Alterando a ordem cronológica dos irmãos, exploramos Rosie (Ruth Madeley), a irmã mais nova do clã Lyons. Rosie nasceu com espinha bífida, pelo que se movimenta através de numa cadeira de rodas, tal como Madeley na vida real, mas isso não é de todo impeditivo para a sua vida, quer profissional, quer amorosa. Aliás, de todos os Lyons, Rosie é a que tem dois filhos de dois pais diferentes e está sempre pronta para o romance. Trabalhadora e determinada, a irmã mais nova é despedida da cantina onde cozinhava quando a comida passou a ser ‘de laboratório,’ começando a venda de cachorros-quentes, igualmente produzidos a partir de bactérias, numa roulote. No entanto, os seus problemas não acabaram ai, uma vez que à medida que a personagem de Thompson cresce politicamente, ascendendo a Primeira-Ministra, o número de leis aumenta em proporção. Uma dessas leis delimita precisamente as áreas em que Rosie pode estar com o veículo e chega ao ponto de a limitar, e a quem mora na sua zona agora considerada perigosa, de circular livremente, obrigando a um recolher obrigatório.

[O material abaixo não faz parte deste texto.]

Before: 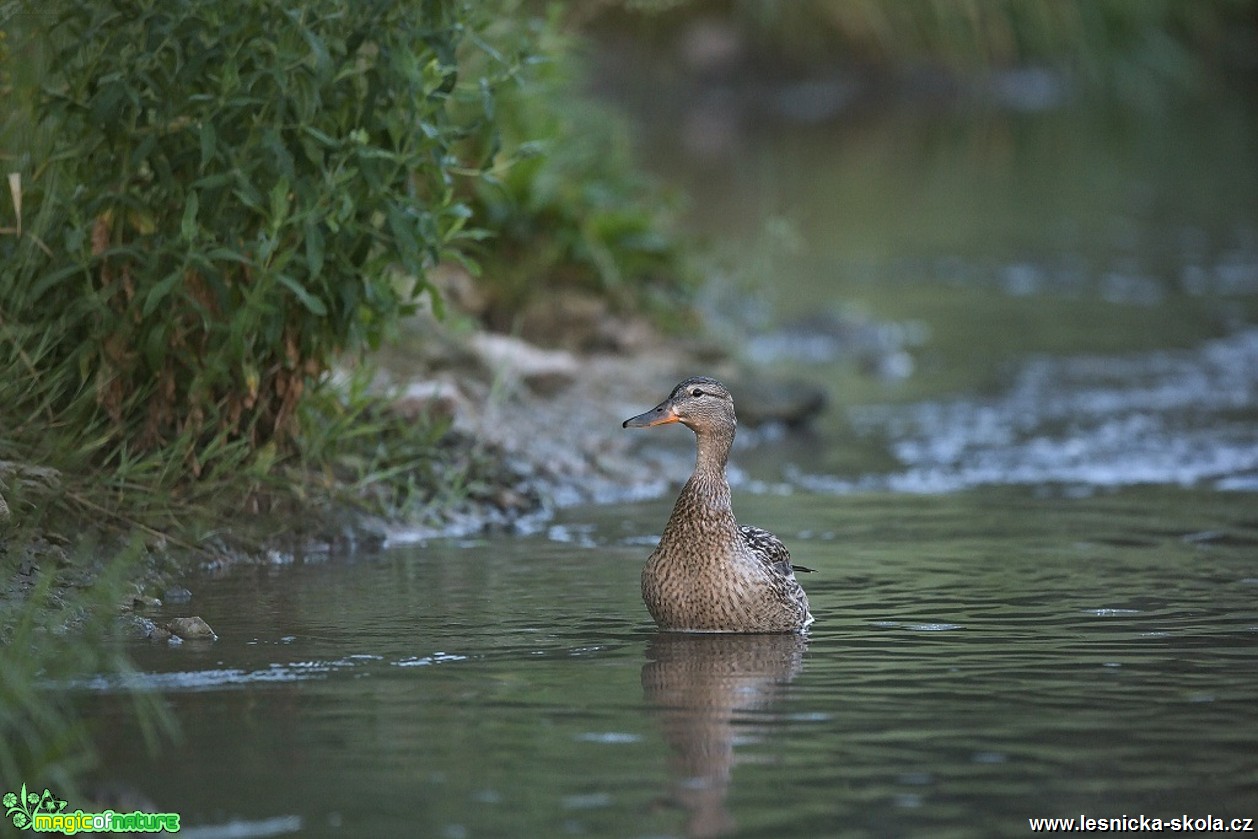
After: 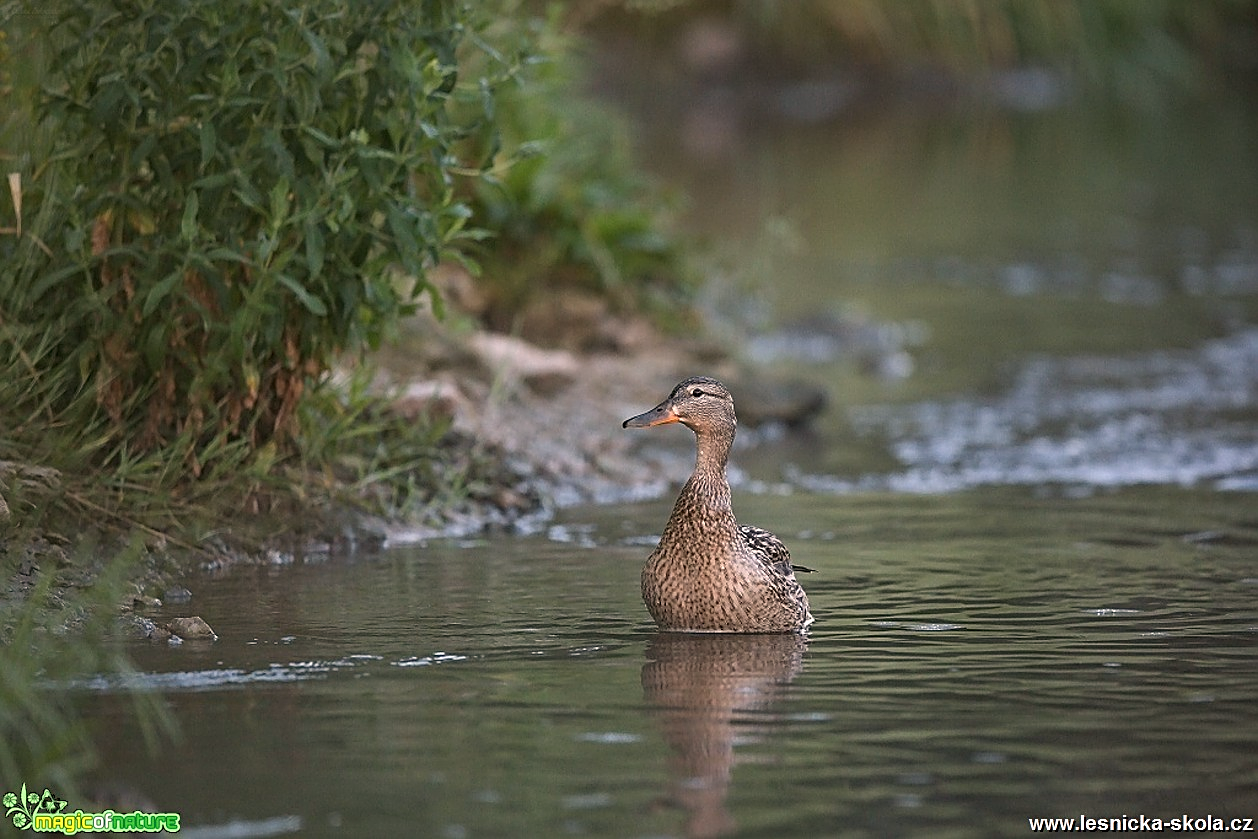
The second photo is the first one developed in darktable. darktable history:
white balance: red 1.127, blue 0.943
sharpen: on, module defaults
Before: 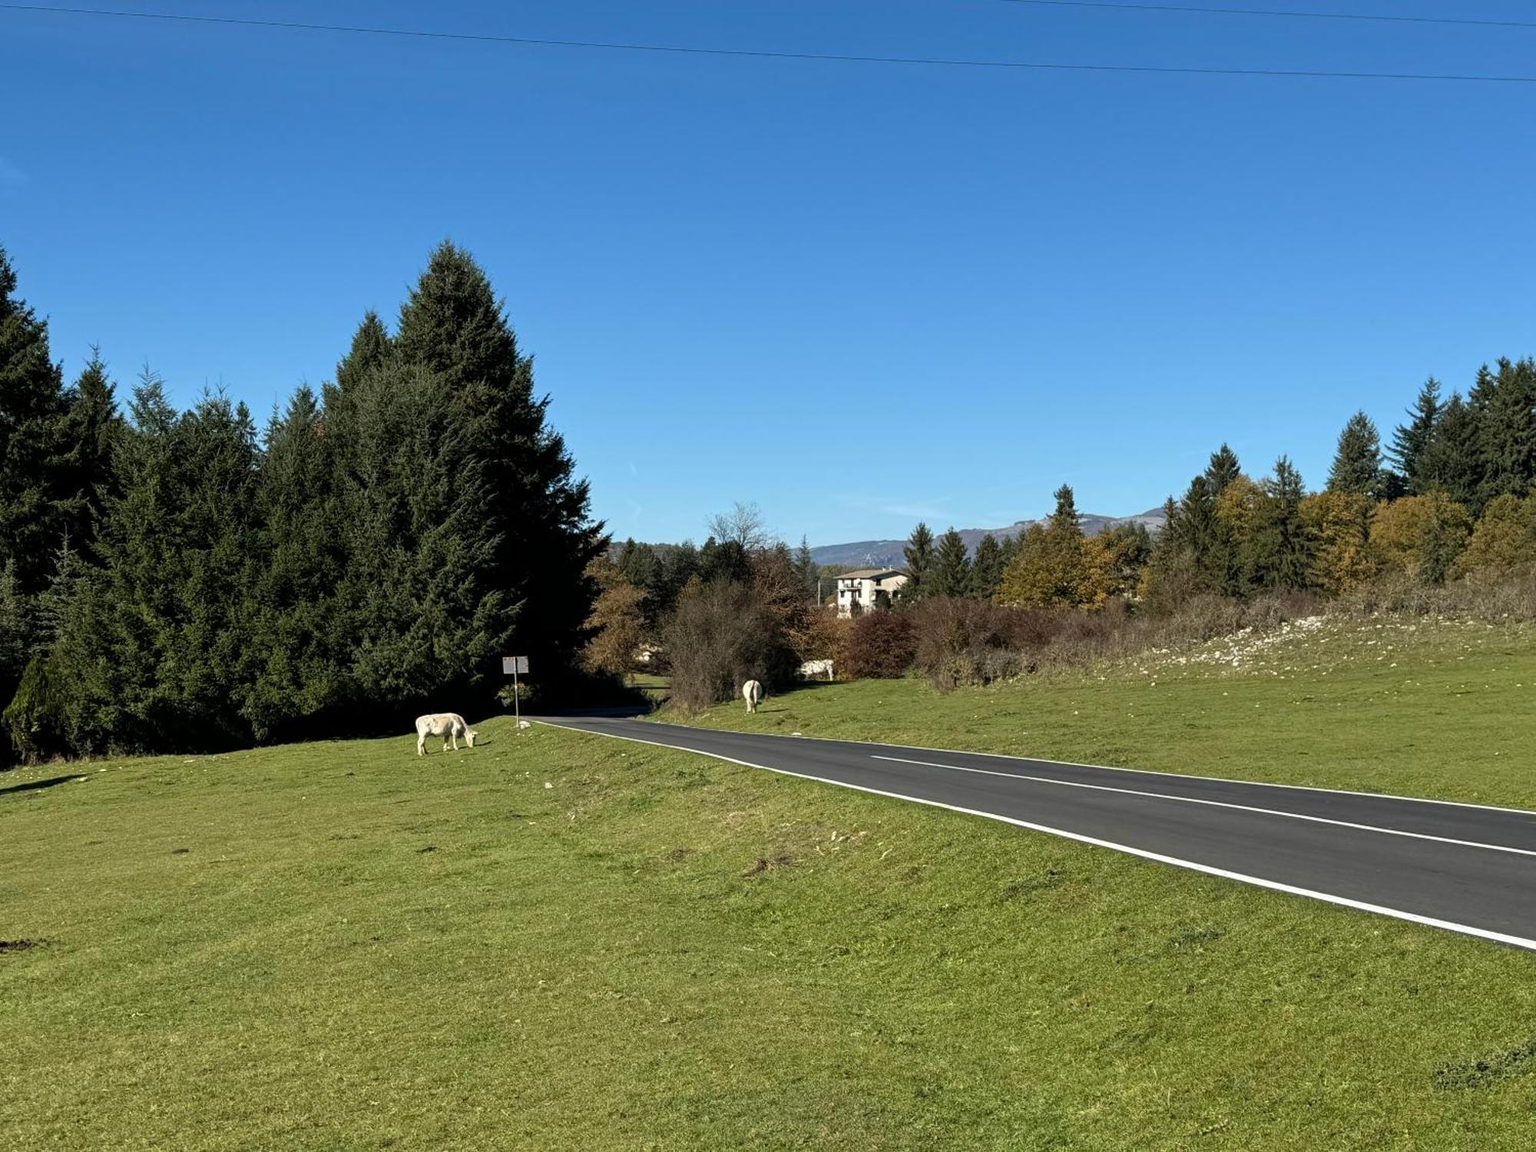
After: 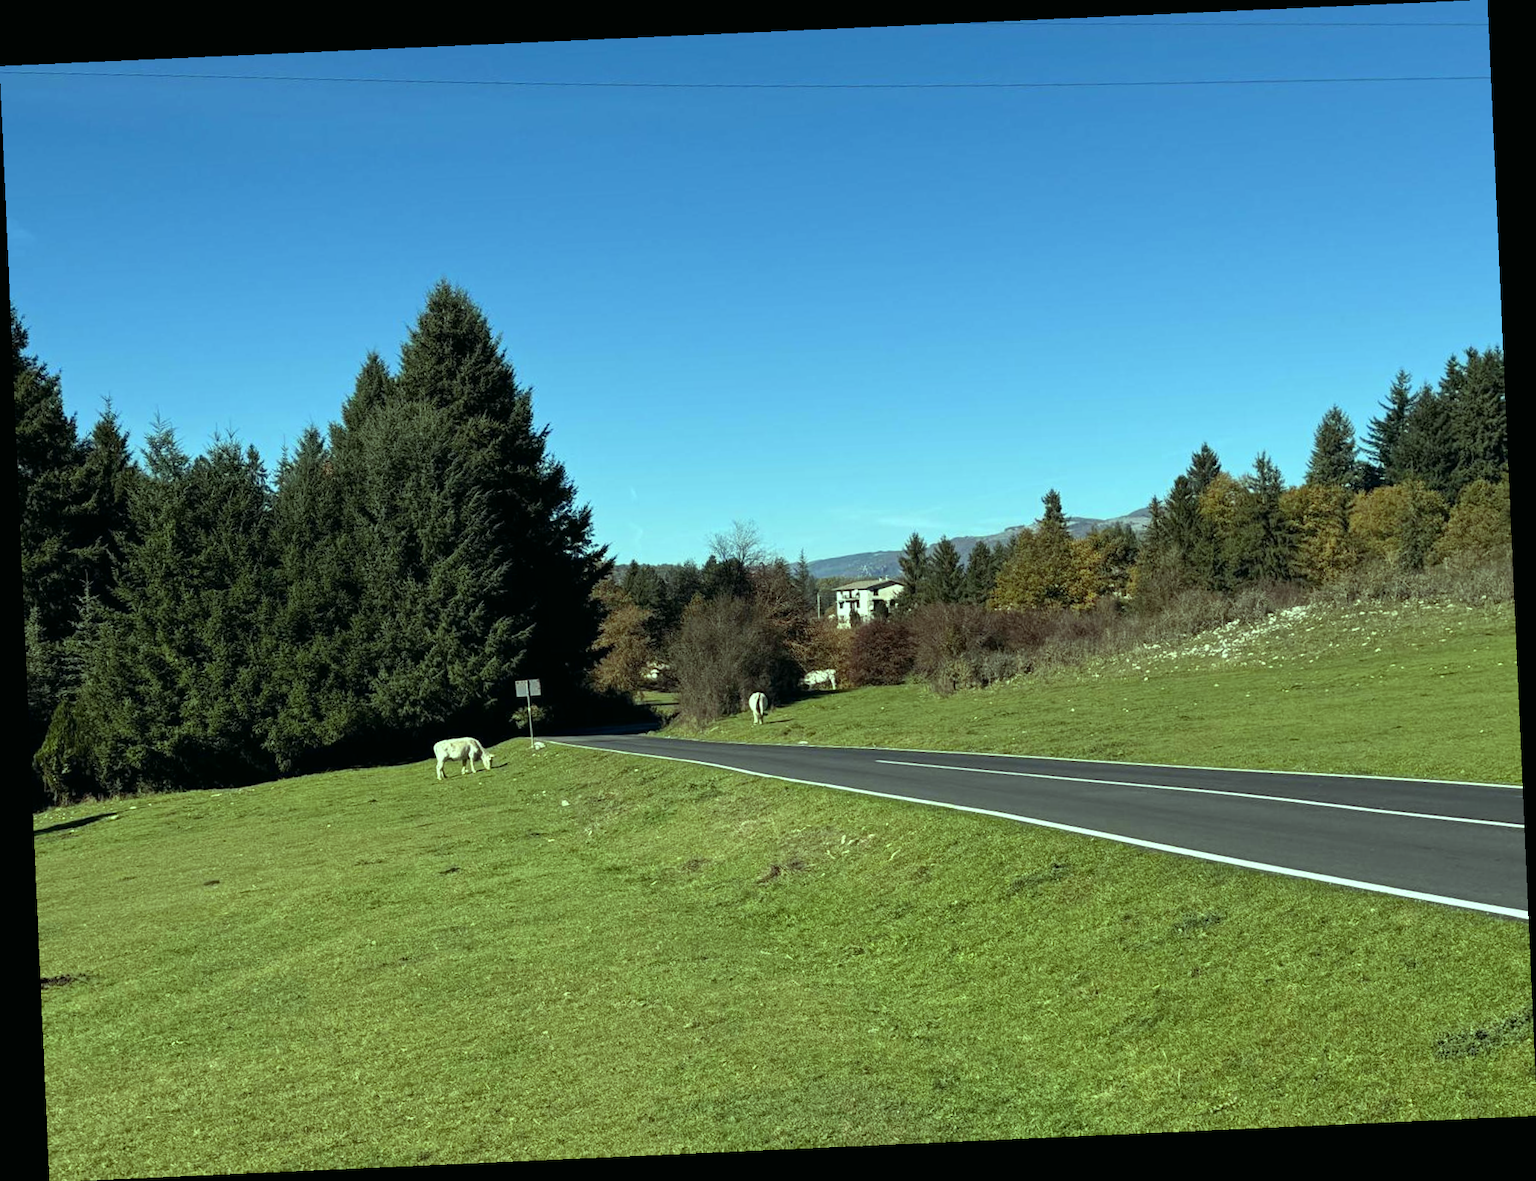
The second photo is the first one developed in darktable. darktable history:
white balance: red 1.029, blue 0.92
rotate and perspective: rotation -2.56°, automatic cropping off
color balance: mode lift, gamma, gain (sRGB), lift [0.997, 0.979, 1.021, 1.011], gamma [1, 1.084, 0.916, 0.998], gain [1, 0.87, 1.13, 1.101], contrast 4.55%, contrast fulcrum 38.24%, output saturation 104.09%
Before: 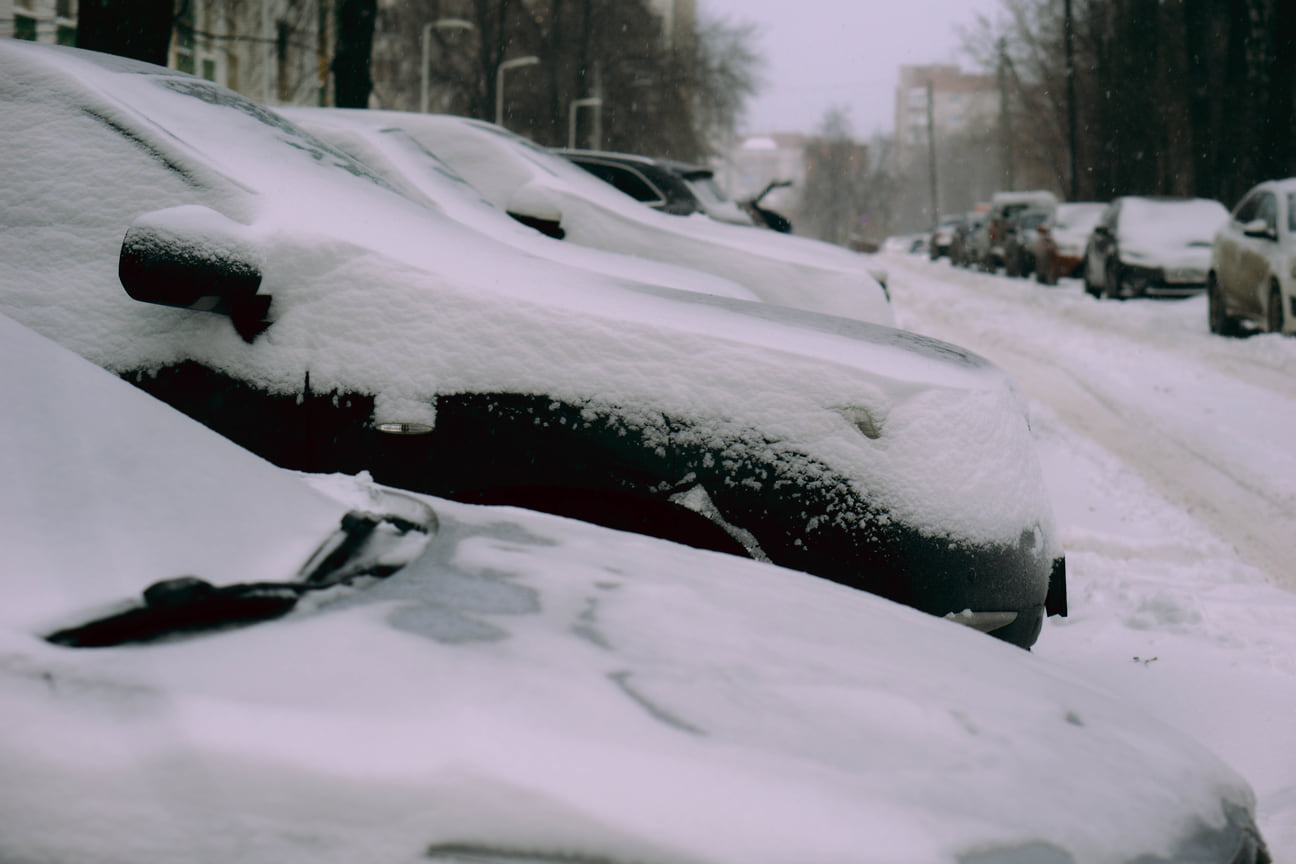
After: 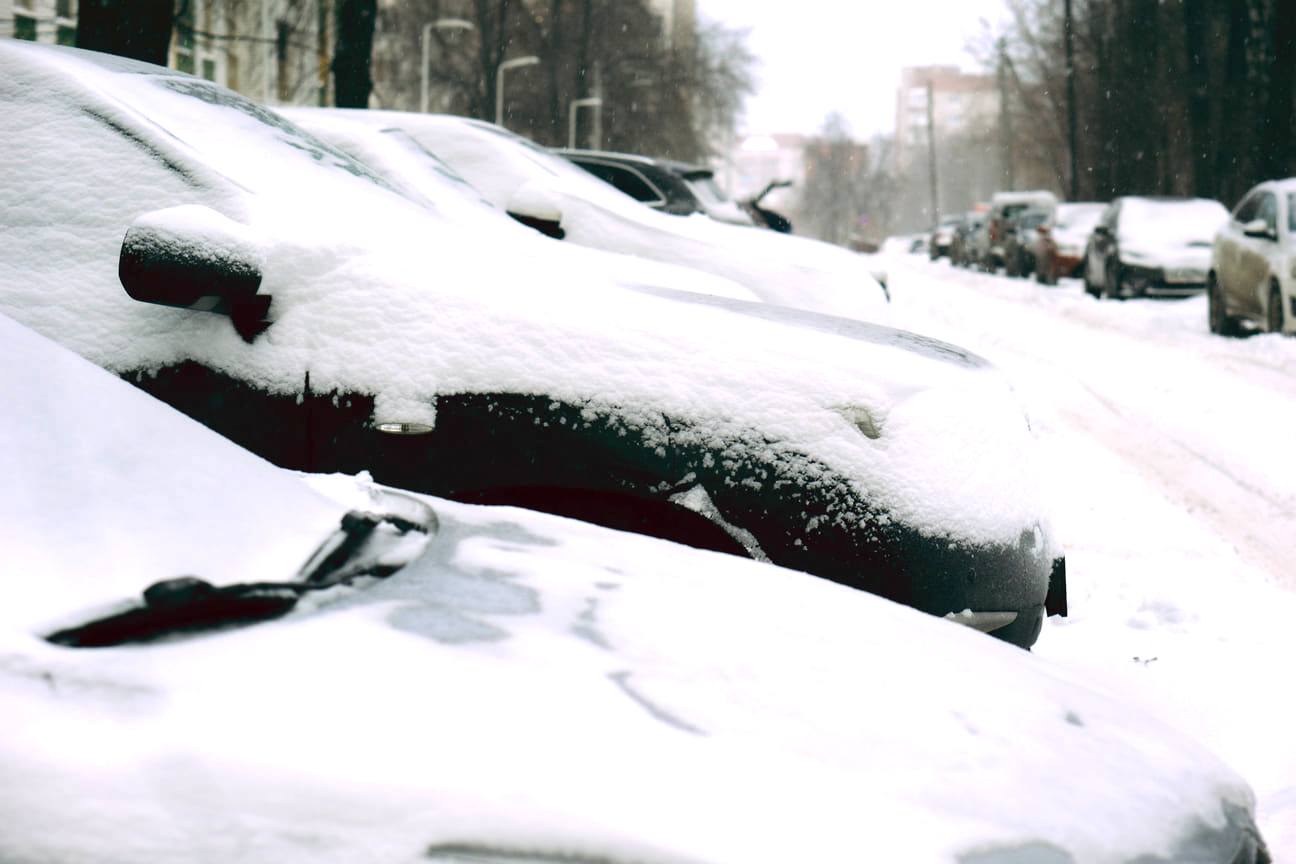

Esta restrição é apenas um exemplo das medidas impostas por Vivienne Rook e o seu Four Star Party. Outros exemplos incluem a limitação do voto a pessoas com QI abaixo de 70, ou, a obrigatoriedade de todos os que tiverem quartos desocupados de acolher refugiados, uma vez que já não existe alojamento governamental suficiente para todos. Aliás, este problema leva ao surgimento de uma variante do Terceiro Reich, com o envio de refugiados para campos Erstwhile, palavra que ironicamente significa “antigamente,” onde é espalhada uma ‘gripe’ entre a população… E mais não iremos revelar.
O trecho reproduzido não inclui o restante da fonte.